This book, BIRTHMARK by Stephen Clingman, is a delicate balancing act seeking the colours between the starkness of black and white, writes Leon de Kock.
At one point in Birthmark, Stephen Clingman describes himself as “this he that was I, this I that was he”, signalling the gap between experience and narration.
Good memoirs necessarily engage in a play of closeness and distance: narrative perspective alternates between looking out from inside a relatively untroubled child’s view, and looking back again with the more knowing gaze of the adult.
How these proportions of perspective are handled determines the tenor of a memoir: too honeyed a view will lack the acidity of ironic distance, although too much vinegar takes away the sweetness of memory.
Clingman’s voice is distinguished by a quality of composed equipoise. He is a Vivaldi rather than a Shostakovich, and his prose is gently probing in a meditative and thoughtful manner. It makes for enjoyable reading.
Like Coetzee in both Boyhood and Youth, Clingman uses the present tense continuous, and the third person, to describe himself. Unlike Coetzee, however, he also uses a first-person voice, which he mixes into the narration almost unnoticeably.
Clingman reserves the third person for the dispassionate, dry backward gaze that Coetzee made almost obligatory for writers who came after him, but his first-person voice introduces something that one doesn’t often find in Coetzee: a tone that is affectionate towards and generously accepting of the “I that was he”.

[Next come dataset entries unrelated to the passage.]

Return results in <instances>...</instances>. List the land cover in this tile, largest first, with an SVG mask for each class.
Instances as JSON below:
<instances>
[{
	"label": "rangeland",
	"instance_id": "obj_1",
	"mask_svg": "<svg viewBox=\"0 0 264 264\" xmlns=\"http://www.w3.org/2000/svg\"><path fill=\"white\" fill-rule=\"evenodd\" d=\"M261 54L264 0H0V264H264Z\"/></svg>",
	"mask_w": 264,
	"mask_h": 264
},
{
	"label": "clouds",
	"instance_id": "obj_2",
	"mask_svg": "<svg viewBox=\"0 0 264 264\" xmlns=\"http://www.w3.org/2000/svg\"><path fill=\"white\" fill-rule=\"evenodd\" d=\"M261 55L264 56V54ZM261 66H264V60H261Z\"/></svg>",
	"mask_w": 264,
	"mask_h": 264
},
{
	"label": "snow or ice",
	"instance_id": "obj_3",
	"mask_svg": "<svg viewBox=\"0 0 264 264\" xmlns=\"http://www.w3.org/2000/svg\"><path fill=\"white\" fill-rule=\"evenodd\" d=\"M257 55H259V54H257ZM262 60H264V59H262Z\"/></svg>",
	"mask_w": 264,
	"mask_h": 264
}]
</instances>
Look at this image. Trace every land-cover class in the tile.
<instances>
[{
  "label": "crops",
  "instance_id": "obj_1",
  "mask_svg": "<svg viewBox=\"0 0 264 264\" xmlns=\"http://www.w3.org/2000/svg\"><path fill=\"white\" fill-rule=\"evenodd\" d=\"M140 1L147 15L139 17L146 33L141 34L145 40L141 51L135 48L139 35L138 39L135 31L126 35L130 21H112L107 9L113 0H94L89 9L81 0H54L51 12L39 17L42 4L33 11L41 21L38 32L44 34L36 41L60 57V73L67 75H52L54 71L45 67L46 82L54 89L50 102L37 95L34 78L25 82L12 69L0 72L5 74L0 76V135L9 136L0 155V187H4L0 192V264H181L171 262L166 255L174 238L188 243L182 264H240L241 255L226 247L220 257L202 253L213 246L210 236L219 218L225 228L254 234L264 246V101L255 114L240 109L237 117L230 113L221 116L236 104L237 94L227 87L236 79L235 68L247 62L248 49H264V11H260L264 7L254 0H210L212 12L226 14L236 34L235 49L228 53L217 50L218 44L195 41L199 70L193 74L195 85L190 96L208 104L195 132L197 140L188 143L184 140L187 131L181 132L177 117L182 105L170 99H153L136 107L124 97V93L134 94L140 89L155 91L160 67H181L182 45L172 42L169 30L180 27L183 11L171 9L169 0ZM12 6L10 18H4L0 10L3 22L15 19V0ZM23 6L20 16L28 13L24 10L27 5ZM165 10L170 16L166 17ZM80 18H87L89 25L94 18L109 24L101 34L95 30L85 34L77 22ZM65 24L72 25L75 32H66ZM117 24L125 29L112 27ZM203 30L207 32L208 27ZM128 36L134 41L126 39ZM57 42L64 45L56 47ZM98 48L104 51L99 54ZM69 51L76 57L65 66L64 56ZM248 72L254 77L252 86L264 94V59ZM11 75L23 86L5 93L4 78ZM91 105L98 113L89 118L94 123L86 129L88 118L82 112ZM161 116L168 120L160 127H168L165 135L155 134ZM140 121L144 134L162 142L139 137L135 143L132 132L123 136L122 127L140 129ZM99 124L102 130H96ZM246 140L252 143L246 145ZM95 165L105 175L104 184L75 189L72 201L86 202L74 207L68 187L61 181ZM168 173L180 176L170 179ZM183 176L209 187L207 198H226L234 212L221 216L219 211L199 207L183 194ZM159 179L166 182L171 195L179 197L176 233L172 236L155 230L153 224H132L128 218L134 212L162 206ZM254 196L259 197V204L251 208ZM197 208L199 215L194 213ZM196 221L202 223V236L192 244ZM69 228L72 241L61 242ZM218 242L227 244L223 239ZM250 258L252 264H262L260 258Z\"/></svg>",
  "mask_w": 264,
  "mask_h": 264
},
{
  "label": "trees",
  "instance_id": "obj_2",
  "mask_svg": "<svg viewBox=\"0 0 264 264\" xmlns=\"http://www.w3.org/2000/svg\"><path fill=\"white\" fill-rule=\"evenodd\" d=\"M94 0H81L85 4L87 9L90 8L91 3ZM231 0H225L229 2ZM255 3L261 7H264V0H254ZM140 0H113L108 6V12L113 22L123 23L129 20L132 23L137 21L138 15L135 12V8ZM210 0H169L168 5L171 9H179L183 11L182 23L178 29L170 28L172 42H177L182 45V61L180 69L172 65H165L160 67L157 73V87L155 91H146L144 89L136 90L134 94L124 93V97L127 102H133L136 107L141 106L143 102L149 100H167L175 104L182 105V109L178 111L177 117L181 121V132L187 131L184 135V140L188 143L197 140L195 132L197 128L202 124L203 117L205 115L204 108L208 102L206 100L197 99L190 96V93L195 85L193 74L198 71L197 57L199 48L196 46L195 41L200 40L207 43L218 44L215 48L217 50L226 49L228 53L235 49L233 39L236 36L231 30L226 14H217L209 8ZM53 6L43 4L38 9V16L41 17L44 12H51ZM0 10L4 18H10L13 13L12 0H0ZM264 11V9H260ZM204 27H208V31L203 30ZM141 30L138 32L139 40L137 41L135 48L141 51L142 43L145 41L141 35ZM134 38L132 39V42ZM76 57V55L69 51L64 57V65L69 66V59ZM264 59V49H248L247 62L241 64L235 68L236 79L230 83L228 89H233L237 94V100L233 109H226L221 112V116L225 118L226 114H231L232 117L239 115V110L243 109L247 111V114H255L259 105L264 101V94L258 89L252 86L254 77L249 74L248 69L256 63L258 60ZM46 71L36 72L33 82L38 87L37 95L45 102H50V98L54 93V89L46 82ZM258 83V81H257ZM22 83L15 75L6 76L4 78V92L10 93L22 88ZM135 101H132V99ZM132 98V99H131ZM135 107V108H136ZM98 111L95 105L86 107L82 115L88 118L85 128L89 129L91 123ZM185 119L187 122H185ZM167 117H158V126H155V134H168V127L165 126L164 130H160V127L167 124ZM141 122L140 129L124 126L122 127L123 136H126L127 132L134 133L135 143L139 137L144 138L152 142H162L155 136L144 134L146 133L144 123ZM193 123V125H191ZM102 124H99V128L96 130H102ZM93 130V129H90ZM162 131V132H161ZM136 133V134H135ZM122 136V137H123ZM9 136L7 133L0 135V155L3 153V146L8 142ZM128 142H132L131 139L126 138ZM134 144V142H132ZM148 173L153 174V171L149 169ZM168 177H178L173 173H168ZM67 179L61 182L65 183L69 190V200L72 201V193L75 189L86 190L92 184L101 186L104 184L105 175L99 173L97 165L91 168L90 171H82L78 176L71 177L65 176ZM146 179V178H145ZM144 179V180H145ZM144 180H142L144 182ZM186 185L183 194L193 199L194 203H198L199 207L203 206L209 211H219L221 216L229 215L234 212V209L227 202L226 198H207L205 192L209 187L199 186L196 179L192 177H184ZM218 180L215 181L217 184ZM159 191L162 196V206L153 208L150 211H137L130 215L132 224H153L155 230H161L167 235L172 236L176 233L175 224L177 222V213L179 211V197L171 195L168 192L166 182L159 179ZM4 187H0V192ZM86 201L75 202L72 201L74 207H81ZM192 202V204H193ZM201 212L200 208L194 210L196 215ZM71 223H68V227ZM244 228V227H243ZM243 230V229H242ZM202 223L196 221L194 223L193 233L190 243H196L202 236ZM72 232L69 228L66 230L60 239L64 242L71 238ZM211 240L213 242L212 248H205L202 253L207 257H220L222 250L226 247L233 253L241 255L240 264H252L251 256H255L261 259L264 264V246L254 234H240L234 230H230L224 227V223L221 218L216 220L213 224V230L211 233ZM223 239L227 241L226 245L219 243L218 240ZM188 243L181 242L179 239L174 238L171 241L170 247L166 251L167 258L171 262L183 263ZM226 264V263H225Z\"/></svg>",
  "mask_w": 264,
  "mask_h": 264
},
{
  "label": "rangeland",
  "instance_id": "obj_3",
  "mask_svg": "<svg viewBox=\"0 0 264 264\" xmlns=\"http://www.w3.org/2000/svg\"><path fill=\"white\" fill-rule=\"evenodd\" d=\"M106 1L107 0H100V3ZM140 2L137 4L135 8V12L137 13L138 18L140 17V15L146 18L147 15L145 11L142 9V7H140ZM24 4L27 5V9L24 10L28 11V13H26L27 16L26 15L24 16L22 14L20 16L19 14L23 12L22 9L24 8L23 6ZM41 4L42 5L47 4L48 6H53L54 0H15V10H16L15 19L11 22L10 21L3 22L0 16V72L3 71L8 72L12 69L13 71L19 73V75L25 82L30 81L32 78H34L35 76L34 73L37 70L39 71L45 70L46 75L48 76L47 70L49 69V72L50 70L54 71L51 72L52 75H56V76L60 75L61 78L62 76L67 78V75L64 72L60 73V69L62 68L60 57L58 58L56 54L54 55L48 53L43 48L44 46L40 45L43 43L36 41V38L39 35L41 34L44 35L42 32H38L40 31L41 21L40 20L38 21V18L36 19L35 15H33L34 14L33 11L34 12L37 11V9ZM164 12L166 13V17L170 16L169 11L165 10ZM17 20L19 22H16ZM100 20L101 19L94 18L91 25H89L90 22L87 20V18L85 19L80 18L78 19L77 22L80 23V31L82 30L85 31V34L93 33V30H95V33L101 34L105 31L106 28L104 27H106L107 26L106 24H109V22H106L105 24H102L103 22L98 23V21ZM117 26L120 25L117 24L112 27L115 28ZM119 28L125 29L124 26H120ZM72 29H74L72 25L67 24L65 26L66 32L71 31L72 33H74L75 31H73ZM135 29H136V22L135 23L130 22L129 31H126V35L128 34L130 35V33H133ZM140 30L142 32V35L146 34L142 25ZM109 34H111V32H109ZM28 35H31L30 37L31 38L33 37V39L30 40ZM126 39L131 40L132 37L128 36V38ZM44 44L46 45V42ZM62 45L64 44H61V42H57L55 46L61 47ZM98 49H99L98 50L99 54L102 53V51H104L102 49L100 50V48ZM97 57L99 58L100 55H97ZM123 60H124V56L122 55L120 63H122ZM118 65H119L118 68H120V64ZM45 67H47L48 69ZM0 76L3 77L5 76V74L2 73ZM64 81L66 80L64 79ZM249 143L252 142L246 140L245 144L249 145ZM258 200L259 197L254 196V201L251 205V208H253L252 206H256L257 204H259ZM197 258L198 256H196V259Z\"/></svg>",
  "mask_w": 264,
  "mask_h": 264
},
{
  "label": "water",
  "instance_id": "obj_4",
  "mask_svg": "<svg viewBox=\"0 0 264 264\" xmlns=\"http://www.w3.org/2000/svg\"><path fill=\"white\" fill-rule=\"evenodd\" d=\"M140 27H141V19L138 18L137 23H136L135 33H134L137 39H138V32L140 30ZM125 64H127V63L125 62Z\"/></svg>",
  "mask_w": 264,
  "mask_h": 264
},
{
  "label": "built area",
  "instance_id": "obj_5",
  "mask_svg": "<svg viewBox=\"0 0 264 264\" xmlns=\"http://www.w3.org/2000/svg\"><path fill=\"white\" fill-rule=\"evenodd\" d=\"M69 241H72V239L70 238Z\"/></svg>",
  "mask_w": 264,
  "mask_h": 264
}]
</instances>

Like Jacob Dlamini in Native Nostalgia, Clingman refuses the more standard version of life under apartheid as uniformly one thing or another, in stark chiaroscuro. Instead, he allows earlier versions of himself the full range of his once untroubled joys, recreating in the process a remarkably pungent description of white boyhood in Johannesburg in the 1960s.
A shift from the intimate to the ineluctable
It is a time that is replete with the deft deflections of leg-glance shots in school cricket, inside-left soccer wizardry (later to become a political stance), and the miracle of an aquamarine pool at the Oyster Box hotel in Umhlanga, to name a few examples. The rendering of a near-perfect Southern African world in pre-puberty life on the Highveld is hauntingly evocative.
Clingman’s is a measured writing style that readers of his other works, among them the standard-setting critical study, The Novels of Nadine Gordimer: History From the Inside, and Bram Fischer: Afrikaner Revolutionary, will readily recognise.
Such genial probing is a quality of thoughtfulness that is woven into being, behind the scenes, despite its placid appearance. This process is analogous to the strenuous effort needed, behind the eyes, to make the world appear in stereo. And so the mark, the injury, produces the artist, a writer whose quest is to rebalance what enters the sensorium as formless data into a poised vision.
In Clingman’s case, one can only celebrate the reconstituted work of literary art so produced for its subtle, balanced finish, and for the way it recodes familiar terrain as strange and terribly beautiful.